#### Task description
Reproduce the text of every one of the records below word for word, and omit the picture markers.
+++
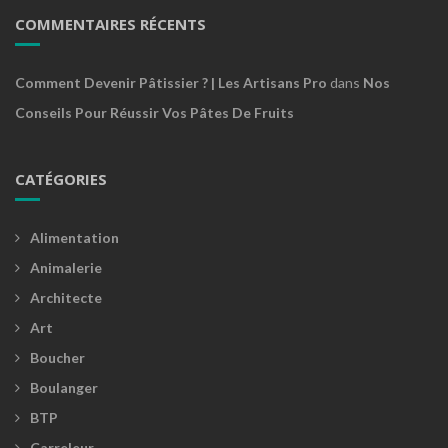
COMMENTAIRES RÉCENTS
Comment Devenir Pâtissier ? | Les Artisans Pro
dans
Nos
Conseils Pour Réussir Vos Pâtes De Fruits
CATÉGORIES
Alimentation
Animalerie
Architecte
Art
Boucher
Boulanger
BTP
Carreleur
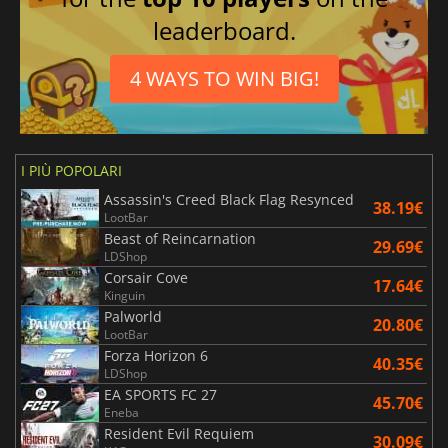
leaderboard.
4 WAYS TO WIN BIG!
I PIÙ POPOLARI
Assassin's Creed Black Flag Resynced
38.19€
LootBar
Beast of Reincarnation
29.69€
LDShop
Corsair Cove
17.64€
Kinguin
Palworld
20.80€
LootBar
Forza Horizon 6
40.35€
LDShop
EA SPORTS FC 27
45.70€
Eneba
Resident Evil Requiem
30.09€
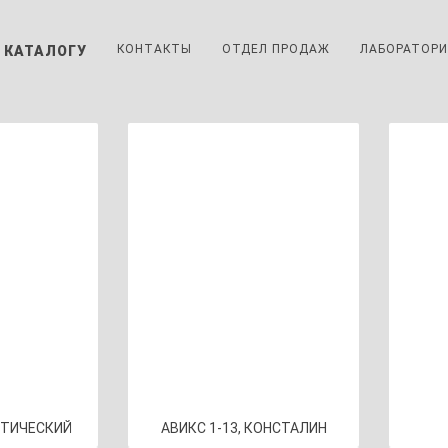
КОНТАКТЫ
ОТДЕЛ ПРОДАЖ
ЛАБОРАТОР
 КАТАЛОГУ
ЕТИЧЕСКИЙ
АВИКС 1-13, КОНСТАЛИН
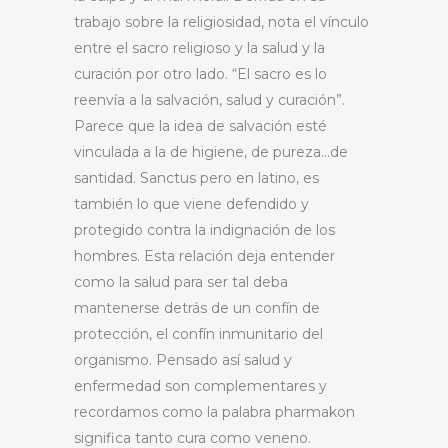
trabajo sobre la religiosidad, nota el vínculo
entre el sacro religioso y la salud y la
curación por otro lado. “El sacro es lo
reenvía a la salvación, salud y curación”.
Parece que la idea de salvación esté
vinculada a la de higiene, de pureza…de
santidad. Sanctus pero en latino, es
también lo que viene defendido y
protegido contra la indignación de los
hombres. Esta relación deja entender
como la salud para ser tal deba
mantenerse detrás de un confín de
protección, el confín inmunitario del
organismo. Pensado así salud y
enfermedad son complementares y
recordamos como la palabra pharmakon
significa tanto cura como veneno.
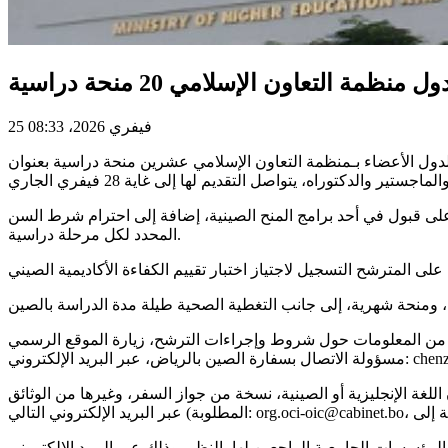
 التعاون الإسلامي 20 منحة دراسية
25 فيفري 2026، 08:33
الدول الأعضاء بـمنظمة التعاون الإسلامي عشرين منحة دراسية بعنوان
 على قبول في أحد برامج المنح الصينية، إضافة إلى احترام شرط السن
المحدد لكل مرحلة دراسية.
 الترشح، زيارة الموقع الرسمي: www.campuschina.org ، كما يمكن الاستفسار حول الدورات أو إجراءات التقديم بالتواصل مع
chenzitan0222@126.c.
ة الإنجليزية أو الصينية، نسخة من جواز السفر، وغيرها من الوثائق
مؤسسات الجامعية الراجعين لها بالنظر، وذلك عبر البريد الإلكتروني:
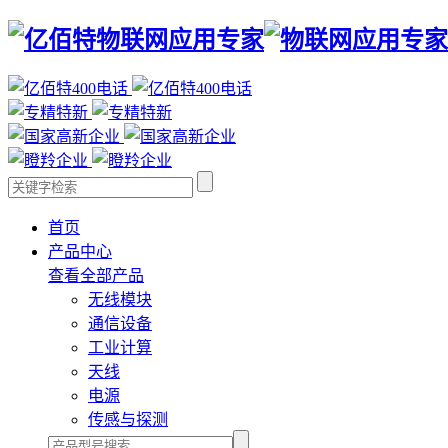
首页
产品中心
查看全部产品
无线模块
通信设备
工业计算
天线
电源
传感与探测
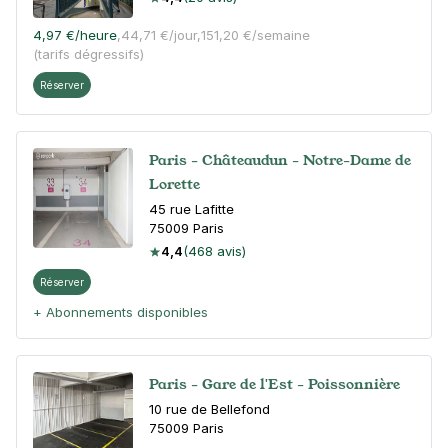
4,97 €
/heure
,
44,71 €/jour,
151,20 €/semaine
(tarifs dégressifs)
Réserver
Paris - Châteaudun - Notre-Dame de
Lorette
45 rue Lafitte
75009
Paris
4,4
(468 avis)
Réserver
+ Abonnements disponibles
Paris - Gare de l'Est - Poissonnière
10 rue de Bellefond
75009
Paris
+++
#### Answer section
COMMENTAIRES RÉCENTS
Comment Devenir Pâtissier ? | Les Artisans Pro
dans
Nos
Conseils Pour Réussir Vos Pâtes De Fruits
CATÉGORIES
Alimentation
Animalerie
Architecte
Art
Boucher
Boulanger
BTP
Carreleur
leaderboard.
4 WAYS TO WIN BIG!
I PIÙ POPOLARI
Assassin's Creed Black Flag Resynced
38.19€
LootBar
Beast of Reincarnation
29.69€
LDShop
Corsair Cove
17.64€
Kinguin
Palworld
20.80€
LootBar
Forza Horizon 6
40.35€
LDShop
EA SPORTS FC 27
45.70€
Eneba
Resident Evil Requiem
30.09€
КОНТАКТЫ
ОТДЕЛ ПРОДАЖ
ЛАБОРАТОР
 КАТАЛОГУ
ЕТИЧЕСКИЙ
АВИКС 1-13, КОНСТАЛИН
trabajo sobre la religiosidad, nota el vínculo
entre el sacro religioso y la salud y la
curación por otro lado. “El sacro es lo
reenvía a la salvación, salud y curación”.
Parece que la idea de salvación esté
vinculada a la de higiene, de pureza…de
santidad. Sanctus pero en latino, es
también lo que viene defendido y
protegido contra la indignación de los
hombres. Esta relación deja entender
como la salud para ser tal deba
mantenerse detrás de un confín de
protección, el confín inmunitario del
organismo. Pensado así salud y
enfermedad son complementares y
recordamos como la palabra pharmakon
significa tanto cura como veneno.
 التعاون الإسلامي 20 منحة دراسية
25 فيفري 2026، 08:33
الدول الأعضاء بـمنظمة التعاون الإسلامي عشرين منحة دراسية بعنوان
 على قبول في أحد برامج المنح الصينية، إضافة إلى احترام شرط السن
المحدد لكل مرحلة دراسية.
 الترشح، زيارة الموقع الرسمي: www.campuschina.org ، كما يمكن الاستفسار حول الدورات أو إجراءات التقديم بالتواصل مع
chenzitan0222@126.c.
ة الإنجليزية أو الصينية، نسخة من جواز السفر، وغيرها من الوثائق
مؤسسات الجامعية الراجعين لها بالنظر، وذلك عبر البريد الإلكتروني:
首页
产品中心
查看全部产品
无线模块
通信设备
工业计算
天线
电源
传感与探测
4,97 €
/heure
,
44,71 €/jour,
151,20 €/semaine
(tarifs dégressifs)
Réserver
Paris - Châteaudun - Notre-Dame de
Lorette
45 rue Lafitte
75009
Paris
4,4
(468 avis)
Réserver
+ Abonnements disponibles
Paris - Gare de l'Est - Poissonnière
10 rue de Bellefond
75009
Paris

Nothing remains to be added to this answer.